Defunding of Business Groups
In May 2019, the Free Enterprise Project, a wing of the right-leaning National Center for Public Policy Research, called As You Sow “socialists” who use “extremely partisan … and deceptive tactics” to push businesses to “defund effective conservative organizations.”  Justin Danhof, general counsel for the Free Enterprise Project, claimed that As You Sow was attempting to force companies to withdraw support for pro-business organizations such as the U.S. Chamber of Commerce and the Business Roundtable because of supposed “reputational risk,” a risk Danhof claimed was only made real by As You Sow’s own smear campaigns against such organizations. 
In 2014, the group received $1.7 million in contributions and generated another $522,231 in “program revenue.” However, it spent $2.1 million with $1 million spent on salaries and benefits for employees. 
The group spent $531,579 in its campaign to combat climate change. The goal of the campaign was to push companies to take steps to mitigate their impact on climate. They supported shareholder resolutions to force companies to emit less greenhouse gases.

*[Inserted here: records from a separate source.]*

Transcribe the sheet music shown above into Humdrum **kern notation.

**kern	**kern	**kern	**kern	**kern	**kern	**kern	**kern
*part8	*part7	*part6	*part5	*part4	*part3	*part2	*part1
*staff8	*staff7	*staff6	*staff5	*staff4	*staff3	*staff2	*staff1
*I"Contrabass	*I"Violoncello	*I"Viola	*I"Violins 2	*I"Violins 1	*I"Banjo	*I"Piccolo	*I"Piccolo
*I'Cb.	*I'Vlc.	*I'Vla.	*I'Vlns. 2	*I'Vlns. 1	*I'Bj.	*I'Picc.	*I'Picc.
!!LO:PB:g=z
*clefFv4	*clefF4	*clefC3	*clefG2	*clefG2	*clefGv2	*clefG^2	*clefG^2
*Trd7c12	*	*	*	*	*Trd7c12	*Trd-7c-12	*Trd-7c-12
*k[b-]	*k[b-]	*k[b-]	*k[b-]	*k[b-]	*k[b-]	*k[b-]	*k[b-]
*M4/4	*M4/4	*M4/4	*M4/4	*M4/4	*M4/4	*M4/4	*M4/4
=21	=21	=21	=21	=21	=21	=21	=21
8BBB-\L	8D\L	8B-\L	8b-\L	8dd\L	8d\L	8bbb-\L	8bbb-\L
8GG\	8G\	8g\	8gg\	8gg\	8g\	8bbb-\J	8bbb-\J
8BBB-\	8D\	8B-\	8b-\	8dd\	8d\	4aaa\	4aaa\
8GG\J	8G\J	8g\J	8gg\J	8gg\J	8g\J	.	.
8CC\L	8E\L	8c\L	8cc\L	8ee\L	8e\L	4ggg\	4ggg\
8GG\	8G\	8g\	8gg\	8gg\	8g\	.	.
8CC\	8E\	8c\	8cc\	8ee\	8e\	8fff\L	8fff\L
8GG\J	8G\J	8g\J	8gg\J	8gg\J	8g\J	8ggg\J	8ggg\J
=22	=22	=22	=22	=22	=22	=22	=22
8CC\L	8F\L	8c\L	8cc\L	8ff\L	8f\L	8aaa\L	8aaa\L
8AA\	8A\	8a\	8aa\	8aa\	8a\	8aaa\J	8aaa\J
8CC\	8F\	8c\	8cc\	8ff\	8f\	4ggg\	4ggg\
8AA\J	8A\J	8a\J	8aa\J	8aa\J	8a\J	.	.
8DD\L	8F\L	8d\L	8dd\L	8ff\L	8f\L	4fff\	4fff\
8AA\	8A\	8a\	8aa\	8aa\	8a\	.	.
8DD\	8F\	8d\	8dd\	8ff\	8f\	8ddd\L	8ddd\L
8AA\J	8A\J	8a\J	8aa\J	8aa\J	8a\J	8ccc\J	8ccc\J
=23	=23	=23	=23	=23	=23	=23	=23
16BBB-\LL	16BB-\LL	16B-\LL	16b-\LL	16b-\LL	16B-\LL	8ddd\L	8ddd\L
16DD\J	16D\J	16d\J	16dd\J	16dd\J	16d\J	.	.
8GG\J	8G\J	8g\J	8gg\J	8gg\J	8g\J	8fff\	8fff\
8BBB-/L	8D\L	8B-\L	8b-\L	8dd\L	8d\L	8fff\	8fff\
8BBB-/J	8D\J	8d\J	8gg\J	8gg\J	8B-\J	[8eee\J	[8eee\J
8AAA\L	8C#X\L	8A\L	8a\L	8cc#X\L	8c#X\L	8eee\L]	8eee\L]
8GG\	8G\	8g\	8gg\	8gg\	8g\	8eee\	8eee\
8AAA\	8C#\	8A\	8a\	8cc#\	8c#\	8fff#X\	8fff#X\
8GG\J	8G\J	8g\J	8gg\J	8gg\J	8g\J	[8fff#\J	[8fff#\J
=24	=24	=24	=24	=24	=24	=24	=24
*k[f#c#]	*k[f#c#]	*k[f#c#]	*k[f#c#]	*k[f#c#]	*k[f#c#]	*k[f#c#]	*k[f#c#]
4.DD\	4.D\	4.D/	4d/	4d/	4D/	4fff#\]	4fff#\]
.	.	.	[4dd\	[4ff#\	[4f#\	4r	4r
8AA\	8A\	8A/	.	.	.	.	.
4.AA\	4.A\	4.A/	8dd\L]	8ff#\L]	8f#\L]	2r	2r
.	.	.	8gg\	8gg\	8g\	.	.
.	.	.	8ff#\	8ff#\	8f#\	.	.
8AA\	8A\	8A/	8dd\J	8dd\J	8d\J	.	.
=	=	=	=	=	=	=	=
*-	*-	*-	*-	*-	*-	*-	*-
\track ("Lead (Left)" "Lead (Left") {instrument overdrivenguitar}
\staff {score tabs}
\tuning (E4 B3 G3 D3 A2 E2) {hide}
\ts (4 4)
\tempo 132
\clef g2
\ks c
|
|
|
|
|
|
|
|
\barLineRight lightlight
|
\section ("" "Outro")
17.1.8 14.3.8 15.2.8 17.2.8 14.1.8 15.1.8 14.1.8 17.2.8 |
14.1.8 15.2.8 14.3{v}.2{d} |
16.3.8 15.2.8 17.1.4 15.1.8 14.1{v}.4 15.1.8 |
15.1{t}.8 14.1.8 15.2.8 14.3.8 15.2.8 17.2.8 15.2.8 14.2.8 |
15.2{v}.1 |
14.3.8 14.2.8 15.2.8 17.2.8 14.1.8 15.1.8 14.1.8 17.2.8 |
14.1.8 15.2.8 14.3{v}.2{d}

It also spent $855,870 on an anti-waste and environmental health campaign. Among the things the environmental health campaigned on was opposition to genetically modified food. However, scientific authorities reject the case against so-called GMOs, with Slate writer William Saletan characterizing the anti-food crusade as “full of fraud, fearmongering, and errors.”
Andrew Behar serves as the CEO. Danielle Fugere serves as president and chief counsel. Conrad MacKerron serves as senior vice president. Thomas Van Dyck serves as the chairman and secretary of the Board of Directors. Among those who serve on the board of directors is Carl Pope, a former chairman of the Sierra Club.